Could you elaborate on this? I'd like to see:

* a statement of the problem as you see it

* a proposed solution

* a demonstration that this solution is globally cost-effective
without being locally prohibitive (i.e. the sum of all the
effort of deploying this solution is less than the cost of
dealing with the problem with existing technology, and yet
no one party bears too much of the burden. For example, if
you require every information provider to do something, it
had better be minimal.)

* a discussion of graceful deployment and interoperability issues.

Granted, the situation as it stands is not optimial.
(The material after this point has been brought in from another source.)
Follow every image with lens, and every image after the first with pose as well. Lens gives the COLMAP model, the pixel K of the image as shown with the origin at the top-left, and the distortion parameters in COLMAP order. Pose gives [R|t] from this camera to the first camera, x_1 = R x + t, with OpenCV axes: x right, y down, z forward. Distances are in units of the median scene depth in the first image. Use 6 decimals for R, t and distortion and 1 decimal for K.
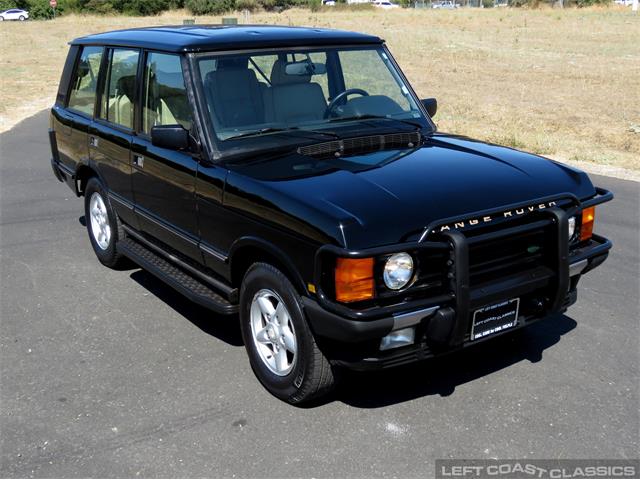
lens RADIAL K [[781.8, 0, 320.0], [0, 781.8, 240.0], [0, 0, 1]] dist [-0.009027, -0.008502]
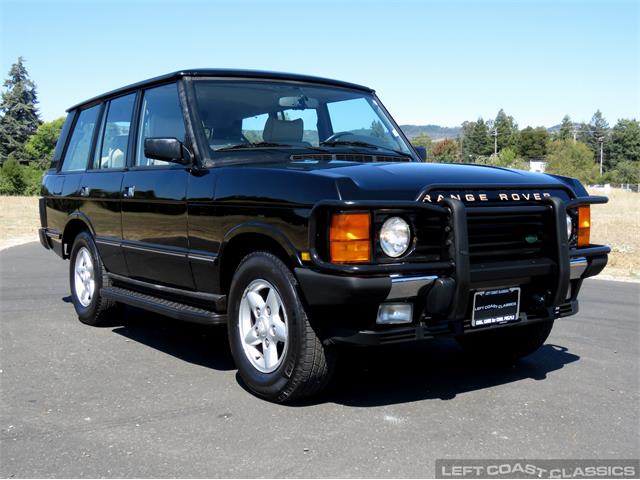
lens RADIAL K [[781.8, 0, 320.0], [0, 781.8, 240.0], [0, 0, 1]] dist [-0.009027, -0.008502]
pose [[0.999805, 0.008316, 0.017927, -0.008648], [-0.003922, 0.972597, -0.232464, 0.237421], [-0.019369, 0.232348, 0.972440, 0.054963]]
I wish that
everybody who ever stuck an html page on a web server had validated it
first from day 1, and that if they had found the DTD restrictive, they
would have tweaked it and discussed their tweaks with other folks.

[By the way: I do this all the time. I use CVS to manage my web, and
every time I commit a change, I use CVS hooks to validate my html
files. So nothing gets into my public web without being validated. I
hope to make this sort of toolset widely available someday... let me
know if you want to help.]

But here we are. The question is: what steps can we take to enhance
the situation without breaking things.

One nifty thing to do would be to add support in the popular servers
for validating documents. For example: some sort of "sgml cop daemon"
could walk through the tree of documents, validating them, and
changing them to be not world-readable if they don't pass.

Now why would anybody do that?

Suppose they're O'Reilly or Digital, or somebody who wants to maintain
a certain "house style". They could tweak the DTD locally so that
documents must conform to the HTML 2.0 spec, plus house style rules
(every page has an <address> either at the beginning or the end of the
body... every page has at least one <link> tag...)

Another idea is to enhance browsers to support a "validating mode" so
that while folks are previewing their documents, they can SGML
validate them. I hope that sort of thing gets deployed in my lifetime,
but I can't make a good case that it's cost effective right now.

Plug: the QuarterDeck HTML authoring add-on to Word-for-windows 6.0
does exactly that: validates your document when you save it. I hope
more authoring tools support this sort of thing.